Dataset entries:
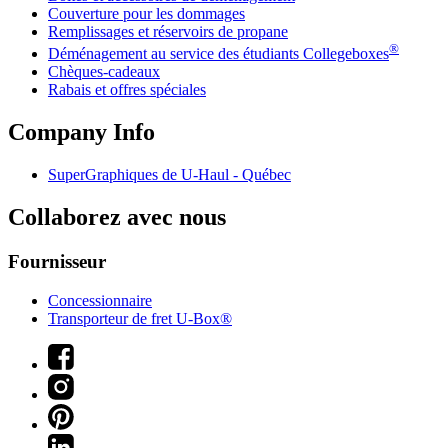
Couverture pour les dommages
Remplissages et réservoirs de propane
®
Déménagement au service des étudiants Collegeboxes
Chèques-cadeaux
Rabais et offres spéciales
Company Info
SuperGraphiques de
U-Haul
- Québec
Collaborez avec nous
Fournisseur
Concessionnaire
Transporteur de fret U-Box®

...

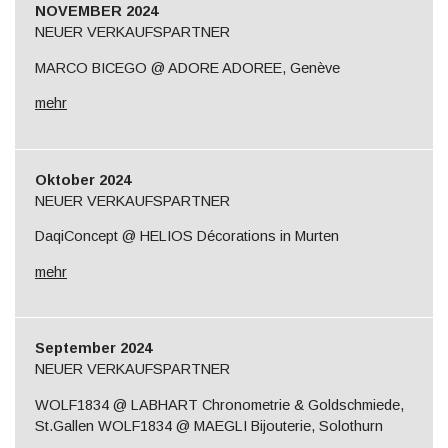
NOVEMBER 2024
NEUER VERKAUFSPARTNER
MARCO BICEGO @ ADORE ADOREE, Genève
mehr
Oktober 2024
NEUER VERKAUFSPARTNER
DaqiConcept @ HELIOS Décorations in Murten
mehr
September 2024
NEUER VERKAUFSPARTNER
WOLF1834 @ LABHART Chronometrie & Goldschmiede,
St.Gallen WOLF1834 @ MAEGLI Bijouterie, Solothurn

* * *

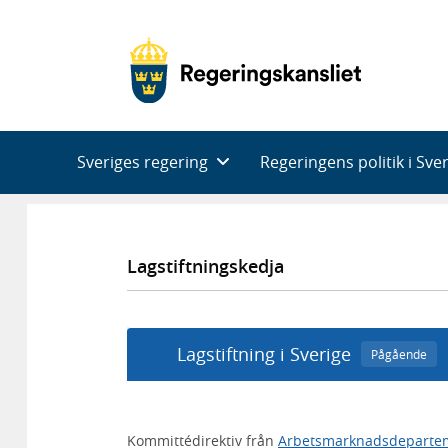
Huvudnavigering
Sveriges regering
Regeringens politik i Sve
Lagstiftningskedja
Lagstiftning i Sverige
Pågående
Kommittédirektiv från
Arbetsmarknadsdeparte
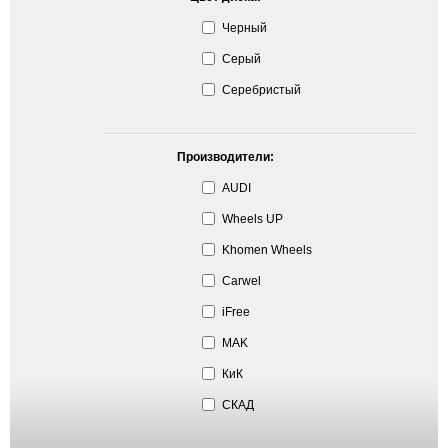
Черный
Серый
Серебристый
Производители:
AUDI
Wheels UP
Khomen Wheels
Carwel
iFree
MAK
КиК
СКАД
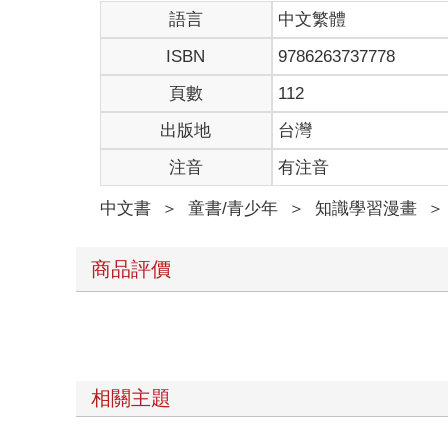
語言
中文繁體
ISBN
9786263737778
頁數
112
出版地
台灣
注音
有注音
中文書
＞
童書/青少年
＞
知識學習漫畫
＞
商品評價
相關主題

Request>
Return, word for word, the lines of the data above from the line with "September 2024" through the line with "St.Gallen WOLF1834 @", inclusive.

Finished task>
September 2024
NEUER VERKAUFSPARTNER
WOLF1834 @ LABHART Chronometrie & Goldschmiede,
St.Gallen WOLF1834 @ MAEGLI Bijouterie, Solothurn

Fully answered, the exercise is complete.